* ACTIVITY *
The reply to the records below should contain exactly the lines from the line with "X84000000Y-83000000D03*" through the line with "X100000000Y-68000000D03*", and nothing besides.
=== Begin Enclosure ===
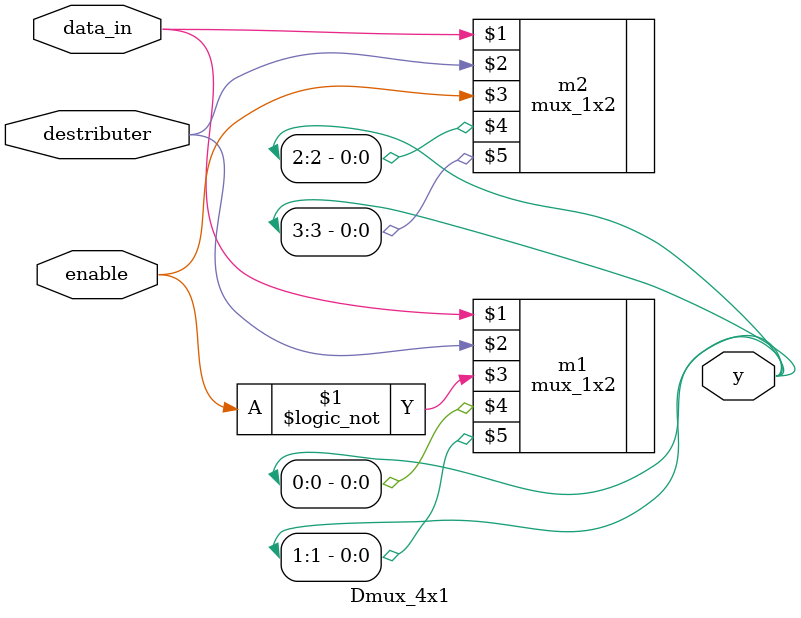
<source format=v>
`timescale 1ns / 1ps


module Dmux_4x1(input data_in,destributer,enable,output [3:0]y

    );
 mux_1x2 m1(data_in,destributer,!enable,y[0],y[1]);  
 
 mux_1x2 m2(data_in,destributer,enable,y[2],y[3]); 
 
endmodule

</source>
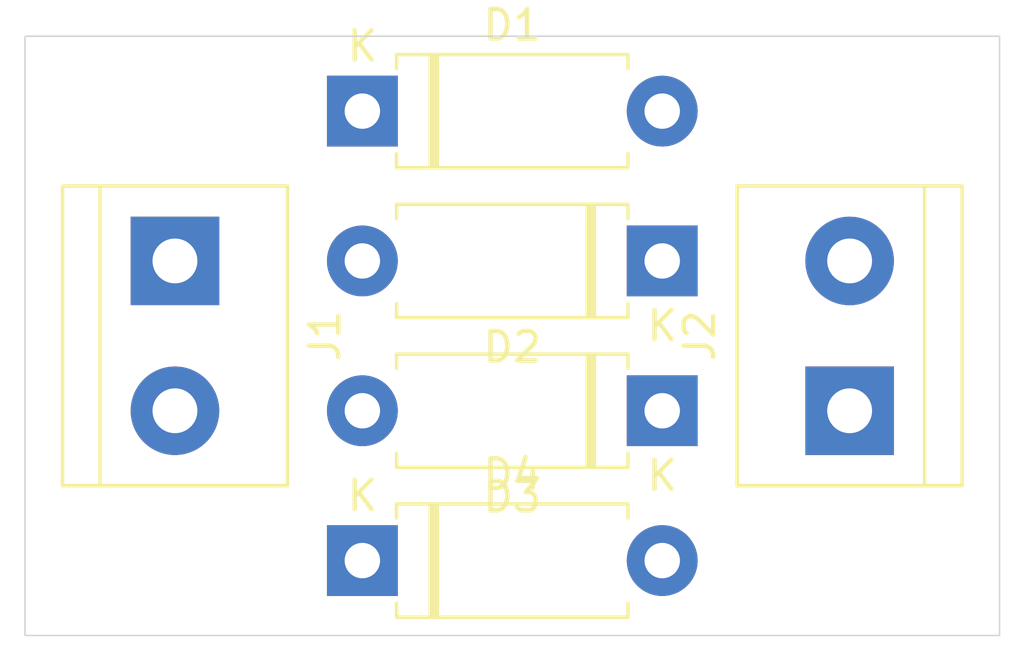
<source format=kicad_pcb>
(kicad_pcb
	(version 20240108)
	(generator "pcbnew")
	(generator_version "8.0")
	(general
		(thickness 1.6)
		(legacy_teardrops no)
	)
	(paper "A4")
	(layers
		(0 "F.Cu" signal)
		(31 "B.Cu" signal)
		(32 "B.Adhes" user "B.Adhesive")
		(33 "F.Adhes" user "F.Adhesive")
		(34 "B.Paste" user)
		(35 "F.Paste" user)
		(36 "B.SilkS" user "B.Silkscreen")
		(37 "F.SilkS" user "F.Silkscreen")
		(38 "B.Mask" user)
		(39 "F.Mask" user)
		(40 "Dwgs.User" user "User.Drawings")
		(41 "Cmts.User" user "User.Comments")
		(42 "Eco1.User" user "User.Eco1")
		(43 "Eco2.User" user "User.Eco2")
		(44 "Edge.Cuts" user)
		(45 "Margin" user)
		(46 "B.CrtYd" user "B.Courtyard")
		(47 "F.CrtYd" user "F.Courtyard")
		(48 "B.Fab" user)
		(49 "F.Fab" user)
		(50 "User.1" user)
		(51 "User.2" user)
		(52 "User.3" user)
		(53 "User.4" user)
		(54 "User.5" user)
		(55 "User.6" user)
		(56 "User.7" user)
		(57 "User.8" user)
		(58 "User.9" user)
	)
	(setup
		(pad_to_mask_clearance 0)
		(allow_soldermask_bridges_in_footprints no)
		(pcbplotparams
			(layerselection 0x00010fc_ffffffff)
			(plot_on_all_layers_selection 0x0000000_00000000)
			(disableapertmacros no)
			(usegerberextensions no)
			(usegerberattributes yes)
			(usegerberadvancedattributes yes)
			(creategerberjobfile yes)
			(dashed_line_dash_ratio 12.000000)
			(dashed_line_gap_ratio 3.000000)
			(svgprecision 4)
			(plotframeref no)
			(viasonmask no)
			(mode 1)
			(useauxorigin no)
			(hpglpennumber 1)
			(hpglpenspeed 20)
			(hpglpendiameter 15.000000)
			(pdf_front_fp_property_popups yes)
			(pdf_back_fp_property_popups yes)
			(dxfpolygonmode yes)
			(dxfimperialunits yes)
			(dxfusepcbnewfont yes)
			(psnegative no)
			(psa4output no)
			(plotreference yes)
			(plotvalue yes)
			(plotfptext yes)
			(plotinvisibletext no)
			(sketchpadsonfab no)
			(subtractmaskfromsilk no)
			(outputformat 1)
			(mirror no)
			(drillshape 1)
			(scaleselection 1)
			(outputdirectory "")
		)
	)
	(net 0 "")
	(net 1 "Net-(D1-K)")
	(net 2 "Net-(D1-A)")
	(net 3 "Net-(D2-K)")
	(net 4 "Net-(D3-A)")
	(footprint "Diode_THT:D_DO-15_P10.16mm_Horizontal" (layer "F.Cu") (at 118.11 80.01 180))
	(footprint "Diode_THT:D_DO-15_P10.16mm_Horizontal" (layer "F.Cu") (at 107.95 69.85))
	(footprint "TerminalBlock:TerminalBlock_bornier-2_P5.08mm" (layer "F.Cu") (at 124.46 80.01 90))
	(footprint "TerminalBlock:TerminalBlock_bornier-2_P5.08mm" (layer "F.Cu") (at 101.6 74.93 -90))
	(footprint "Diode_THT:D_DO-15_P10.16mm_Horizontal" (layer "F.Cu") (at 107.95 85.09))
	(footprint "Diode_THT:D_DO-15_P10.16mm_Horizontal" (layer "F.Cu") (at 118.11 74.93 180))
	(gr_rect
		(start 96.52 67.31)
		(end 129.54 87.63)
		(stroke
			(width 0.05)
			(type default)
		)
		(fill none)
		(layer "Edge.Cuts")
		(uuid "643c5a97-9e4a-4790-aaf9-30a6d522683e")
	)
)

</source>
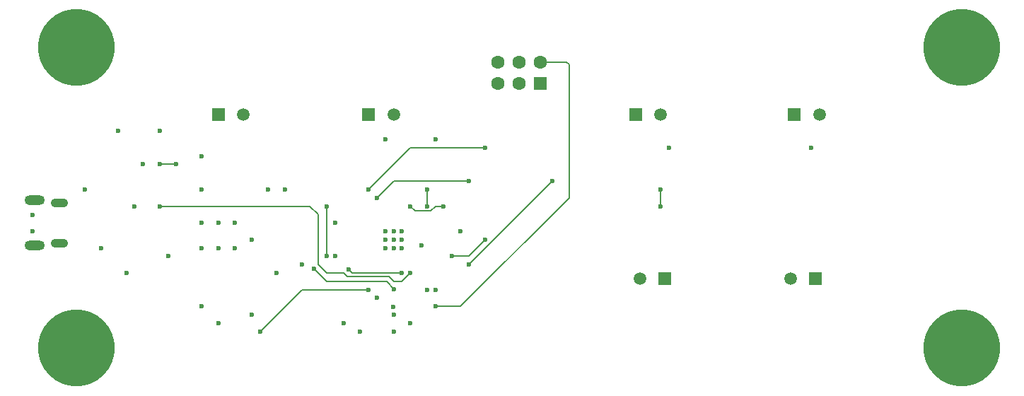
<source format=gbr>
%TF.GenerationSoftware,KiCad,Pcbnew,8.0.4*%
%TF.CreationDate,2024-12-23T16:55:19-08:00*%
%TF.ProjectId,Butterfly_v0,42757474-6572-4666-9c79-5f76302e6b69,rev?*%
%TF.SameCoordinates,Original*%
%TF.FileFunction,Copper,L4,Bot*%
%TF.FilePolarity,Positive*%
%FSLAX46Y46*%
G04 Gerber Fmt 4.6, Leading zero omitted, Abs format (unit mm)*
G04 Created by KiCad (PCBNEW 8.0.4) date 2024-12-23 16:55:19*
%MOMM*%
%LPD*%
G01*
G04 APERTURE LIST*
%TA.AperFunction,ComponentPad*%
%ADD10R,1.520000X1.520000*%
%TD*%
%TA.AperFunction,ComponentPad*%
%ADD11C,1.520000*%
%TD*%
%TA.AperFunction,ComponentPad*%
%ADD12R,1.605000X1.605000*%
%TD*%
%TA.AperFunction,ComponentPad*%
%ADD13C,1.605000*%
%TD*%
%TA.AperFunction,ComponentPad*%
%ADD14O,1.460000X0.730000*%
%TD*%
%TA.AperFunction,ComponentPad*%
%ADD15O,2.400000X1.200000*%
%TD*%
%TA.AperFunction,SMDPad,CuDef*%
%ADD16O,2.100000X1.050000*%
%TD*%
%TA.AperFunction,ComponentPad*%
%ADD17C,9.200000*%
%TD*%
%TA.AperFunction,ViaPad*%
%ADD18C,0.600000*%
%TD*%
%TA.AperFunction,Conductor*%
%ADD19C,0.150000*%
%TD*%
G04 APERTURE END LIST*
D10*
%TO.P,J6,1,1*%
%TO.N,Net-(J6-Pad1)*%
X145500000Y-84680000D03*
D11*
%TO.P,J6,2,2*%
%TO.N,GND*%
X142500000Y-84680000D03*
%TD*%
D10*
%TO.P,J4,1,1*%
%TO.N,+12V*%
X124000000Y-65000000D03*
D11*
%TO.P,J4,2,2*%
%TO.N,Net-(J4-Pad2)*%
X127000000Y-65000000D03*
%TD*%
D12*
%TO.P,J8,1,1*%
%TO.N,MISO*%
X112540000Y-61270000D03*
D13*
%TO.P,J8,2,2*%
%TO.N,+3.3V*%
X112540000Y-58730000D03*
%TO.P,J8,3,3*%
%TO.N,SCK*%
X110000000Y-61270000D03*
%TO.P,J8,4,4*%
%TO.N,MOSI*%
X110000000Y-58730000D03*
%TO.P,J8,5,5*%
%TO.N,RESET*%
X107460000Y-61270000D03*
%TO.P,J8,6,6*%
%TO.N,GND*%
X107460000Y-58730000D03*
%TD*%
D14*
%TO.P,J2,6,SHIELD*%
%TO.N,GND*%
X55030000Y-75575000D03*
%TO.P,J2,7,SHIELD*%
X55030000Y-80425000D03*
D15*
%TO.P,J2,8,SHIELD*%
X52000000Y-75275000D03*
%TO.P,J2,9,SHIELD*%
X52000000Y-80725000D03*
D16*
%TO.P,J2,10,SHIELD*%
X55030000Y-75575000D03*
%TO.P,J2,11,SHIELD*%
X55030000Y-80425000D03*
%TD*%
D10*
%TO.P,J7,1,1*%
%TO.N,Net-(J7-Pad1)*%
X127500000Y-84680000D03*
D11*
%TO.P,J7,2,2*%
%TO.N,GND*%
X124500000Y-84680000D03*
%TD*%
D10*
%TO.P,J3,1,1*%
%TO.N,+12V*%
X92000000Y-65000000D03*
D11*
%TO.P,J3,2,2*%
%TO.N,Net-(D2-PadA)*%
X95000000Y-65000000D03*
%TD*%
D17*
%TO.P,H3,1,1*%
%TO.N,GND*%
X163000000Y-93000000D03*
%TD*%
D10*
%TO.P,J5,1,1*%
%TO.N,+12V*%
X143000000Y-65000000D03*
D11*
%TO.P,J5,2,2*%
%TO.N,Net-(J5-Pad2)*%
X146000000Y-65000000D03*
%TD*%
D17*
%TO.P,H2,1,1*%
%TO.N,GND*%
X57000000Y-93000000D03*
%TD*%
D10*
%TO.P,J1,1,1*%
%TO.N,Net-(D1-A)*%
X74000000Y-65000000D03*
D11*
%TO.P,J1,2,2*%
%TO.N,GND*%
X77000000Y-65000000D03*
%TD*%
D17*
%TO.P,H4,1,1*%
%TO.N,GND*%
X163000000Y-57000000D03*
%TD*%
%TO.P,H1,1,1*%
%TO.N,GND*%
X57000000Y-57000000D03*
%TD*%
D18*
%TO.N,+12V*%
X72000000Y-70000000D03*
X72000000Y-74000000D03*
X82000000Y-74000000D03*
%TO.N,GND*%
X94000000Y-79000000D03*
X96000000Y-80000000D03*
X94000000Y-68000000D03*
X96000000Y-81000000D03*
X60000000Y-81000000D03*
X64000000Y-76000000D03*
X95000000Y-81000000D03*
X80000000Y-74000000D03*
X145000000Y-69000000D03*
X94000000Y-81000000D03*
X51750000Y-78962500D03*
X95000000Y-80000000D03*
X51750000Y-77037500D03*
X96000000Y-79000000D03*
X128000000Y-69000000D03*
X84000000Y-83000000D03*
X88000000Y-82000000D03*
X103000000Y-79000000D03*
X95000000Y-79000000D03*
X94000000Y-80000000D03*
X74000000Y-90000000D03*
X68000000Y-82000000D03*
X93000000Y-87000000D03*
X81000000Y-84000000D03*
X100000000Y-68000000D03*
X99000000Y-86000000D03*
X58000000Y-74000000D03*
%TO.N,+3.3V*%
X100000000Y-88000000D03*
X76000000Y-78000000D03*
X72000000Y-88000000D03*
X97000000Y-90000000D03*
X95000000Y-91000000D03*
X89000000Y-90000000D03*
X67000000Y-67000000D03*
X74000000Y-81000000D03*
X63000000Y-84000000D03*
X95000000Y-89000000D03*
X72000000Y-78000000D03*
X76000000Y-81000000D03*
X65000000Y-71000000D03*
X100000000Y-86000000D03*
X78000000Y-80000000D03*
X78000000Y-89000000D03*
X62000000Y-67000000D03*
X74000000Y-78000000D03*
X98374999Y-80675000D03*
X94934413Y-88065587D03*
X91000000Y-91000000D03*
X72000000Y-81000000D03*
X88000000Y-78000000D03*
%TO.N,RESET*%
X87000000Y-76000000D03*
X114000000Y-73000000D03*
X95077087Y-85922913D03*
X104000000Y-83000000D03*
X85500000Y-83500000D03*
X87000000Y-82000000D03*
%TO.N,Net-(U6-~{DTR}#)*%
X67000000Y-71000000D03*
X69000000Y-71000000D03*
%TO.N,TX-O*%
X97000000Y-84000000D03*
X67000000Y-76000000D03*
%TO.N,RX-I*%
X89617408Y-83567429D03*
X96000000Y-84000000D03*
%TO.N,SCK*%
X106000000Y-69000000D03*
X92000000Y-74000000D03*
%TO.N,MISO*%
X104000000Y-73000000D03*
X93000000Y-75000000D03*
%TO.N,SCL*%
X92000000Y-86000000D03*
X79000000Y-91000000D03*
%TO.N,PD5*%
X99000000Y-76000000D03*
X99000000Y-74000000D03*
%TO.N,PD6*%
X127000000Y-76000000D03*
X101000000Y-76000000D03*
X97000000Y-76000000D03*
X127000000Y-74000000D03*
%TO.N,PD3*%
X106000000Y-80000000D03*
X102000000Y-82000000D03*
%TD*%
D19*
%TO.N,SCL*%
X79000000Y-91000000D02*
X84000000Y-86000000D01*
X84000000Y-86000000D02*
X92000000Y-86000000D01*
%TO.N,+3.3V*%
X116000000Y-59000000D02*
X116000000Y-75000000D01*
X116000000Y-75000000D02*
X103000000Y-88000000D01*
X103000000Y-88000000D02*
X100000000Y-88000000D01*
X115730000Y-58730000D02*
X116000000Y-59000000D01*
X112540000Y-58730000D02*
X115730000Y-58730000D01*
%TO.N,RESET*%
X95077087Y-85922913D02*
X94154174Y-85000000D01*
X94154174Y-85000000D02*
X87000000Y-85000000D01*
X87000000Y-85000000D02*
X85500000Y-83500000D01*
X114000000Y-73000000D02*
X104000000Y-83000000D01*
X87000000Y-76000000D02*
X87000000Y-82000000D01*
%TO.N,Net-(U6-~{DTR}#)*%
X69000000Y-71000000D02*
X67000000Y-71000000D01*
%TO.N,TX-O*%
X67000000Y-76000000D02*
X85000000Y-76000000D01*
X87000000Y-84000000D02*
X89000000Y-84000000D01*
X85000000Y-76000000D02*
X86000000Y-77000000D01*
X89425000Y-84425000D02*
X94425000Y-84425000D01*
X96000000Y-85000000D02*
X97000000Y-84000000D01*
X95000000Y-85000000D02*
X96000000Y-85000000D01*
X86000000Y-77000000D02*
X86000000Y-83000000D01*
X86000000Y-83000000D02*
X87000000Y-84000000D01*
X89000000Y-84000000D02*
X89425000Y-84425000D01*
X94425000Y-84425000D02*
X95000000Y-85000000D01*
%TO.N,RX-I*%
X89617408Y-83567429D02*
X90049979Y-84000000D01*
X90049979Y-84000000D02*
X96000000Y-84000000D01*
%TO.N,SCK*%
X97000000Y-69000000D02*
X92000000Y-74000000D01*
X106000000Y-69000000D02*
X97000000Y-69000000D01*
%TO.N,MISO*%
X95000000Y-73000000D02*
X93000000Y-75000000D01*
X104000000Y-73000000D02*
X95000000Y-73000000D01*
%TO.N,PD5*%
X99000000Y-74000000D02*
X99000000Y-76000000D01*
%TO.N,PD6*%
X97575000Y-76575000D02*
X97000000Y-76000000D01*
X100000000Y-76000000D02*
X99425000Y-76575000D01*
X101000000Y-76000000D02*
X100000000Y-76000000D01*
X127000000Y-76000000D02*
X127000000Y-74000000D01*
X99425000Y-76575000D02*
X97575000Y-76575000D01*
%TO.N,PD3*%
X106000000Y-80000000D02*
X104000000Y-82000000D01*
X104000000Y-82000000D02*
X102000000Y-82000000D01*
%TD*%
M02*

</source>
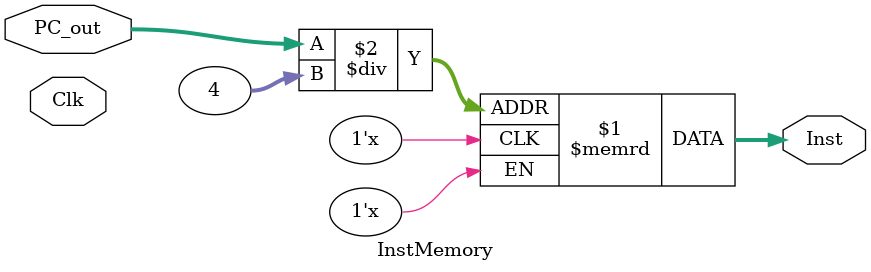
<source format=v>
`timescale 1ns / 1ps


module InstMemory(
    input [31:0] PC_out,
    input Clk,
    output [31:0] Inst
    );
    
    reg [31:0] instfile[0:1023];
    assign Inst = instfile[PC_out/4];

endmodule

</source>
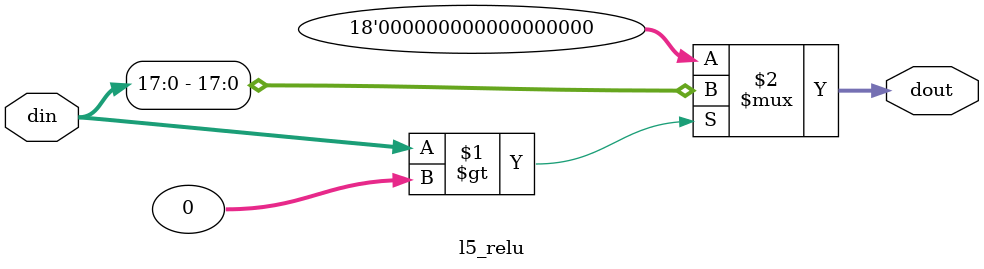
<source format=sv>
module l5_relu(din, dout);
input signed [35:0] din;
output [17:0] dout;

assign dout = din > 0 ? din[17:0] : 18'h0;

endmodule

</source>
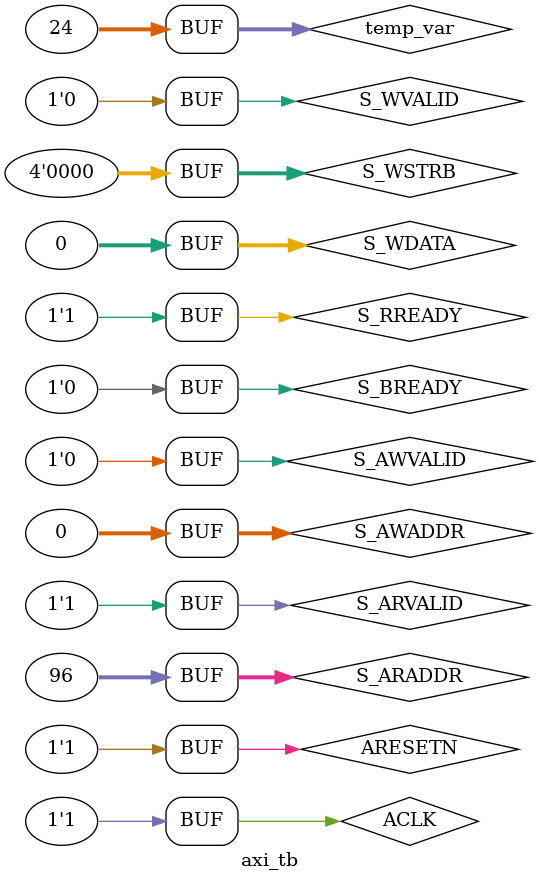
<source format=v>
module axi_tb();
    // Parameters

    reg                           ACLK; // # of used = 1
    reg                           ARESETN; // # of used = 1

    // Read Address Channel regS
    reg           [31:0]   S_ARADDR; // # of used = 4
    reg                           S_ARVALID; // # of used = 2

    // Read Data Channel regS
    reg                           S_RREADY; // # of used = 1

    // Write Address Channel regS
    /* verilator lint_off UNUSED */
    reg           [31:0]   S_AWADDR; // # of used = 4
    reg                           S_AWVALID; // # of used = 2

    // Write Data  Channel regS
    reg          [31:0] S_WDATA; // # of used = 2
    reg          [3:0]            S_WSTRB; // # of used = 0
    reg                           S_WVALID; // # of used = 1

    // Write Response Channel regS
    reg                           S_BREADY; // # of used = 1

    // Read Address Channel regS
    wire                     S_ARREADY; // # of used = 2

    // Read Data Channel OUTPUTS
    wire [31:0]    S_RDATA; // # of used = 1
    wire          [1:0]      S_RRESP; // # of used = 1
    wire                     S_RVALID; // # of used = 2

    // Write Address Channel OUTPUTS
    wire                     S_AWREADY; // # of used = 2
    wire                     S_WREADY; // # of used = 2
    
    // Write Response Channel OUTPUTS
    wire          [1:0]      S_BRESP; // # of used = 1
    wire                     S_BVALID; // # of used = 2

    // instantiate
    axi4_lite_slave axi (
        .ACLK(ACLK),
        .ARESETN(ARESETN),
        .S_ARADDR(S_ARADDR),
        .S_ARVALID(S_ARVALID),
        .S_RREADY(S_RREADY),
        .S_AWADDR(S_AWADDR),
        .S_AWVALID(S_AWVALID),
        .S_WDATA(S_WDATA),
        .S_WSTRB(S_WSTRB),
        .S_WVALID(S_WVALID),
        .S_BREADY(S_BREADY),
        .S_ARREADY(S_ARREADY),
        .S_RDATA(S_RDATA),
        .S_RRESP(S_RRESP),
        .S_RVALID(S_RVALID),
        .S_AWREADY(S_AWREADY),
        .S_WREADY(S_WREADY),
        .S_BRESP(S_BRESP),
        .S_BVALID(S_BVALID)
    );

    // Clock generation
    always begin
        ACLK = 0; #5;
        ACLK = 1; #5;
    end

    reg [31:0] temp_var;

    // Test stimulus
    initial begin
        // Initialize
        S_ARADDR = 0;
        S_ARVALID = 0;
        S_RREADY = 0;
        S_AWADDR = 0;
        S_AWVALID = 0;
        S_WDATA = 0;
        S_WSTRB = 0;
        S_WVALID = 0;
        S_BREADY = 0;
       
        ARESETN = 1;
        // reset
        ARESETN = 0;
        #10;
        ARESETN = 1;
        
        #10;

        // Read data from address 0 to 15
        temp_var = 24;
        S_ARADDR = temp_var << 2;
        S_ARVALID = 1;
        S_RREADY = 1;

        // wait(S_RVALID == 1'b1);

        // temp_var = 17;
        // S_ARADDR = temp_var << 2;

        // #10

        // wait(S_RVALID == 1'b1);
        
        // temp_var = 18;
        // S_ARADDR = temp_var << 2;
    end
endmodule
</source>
=== End Enclosure ===
* RESPONSE TO THIS EXERCISE *
X84000000Y-83000000D03*
X88000000Y-82000000D03*
X103000000Y-79000000D03*
X95000000Y-79000000D03*
X94000000Y-80000000D03*
X74000000Y-90000000D03*
X68000000Y-82000000D03*
X93000000Y-87000000D03*
X81000000Y-84000000D03*
X100000000Y-68000000D03*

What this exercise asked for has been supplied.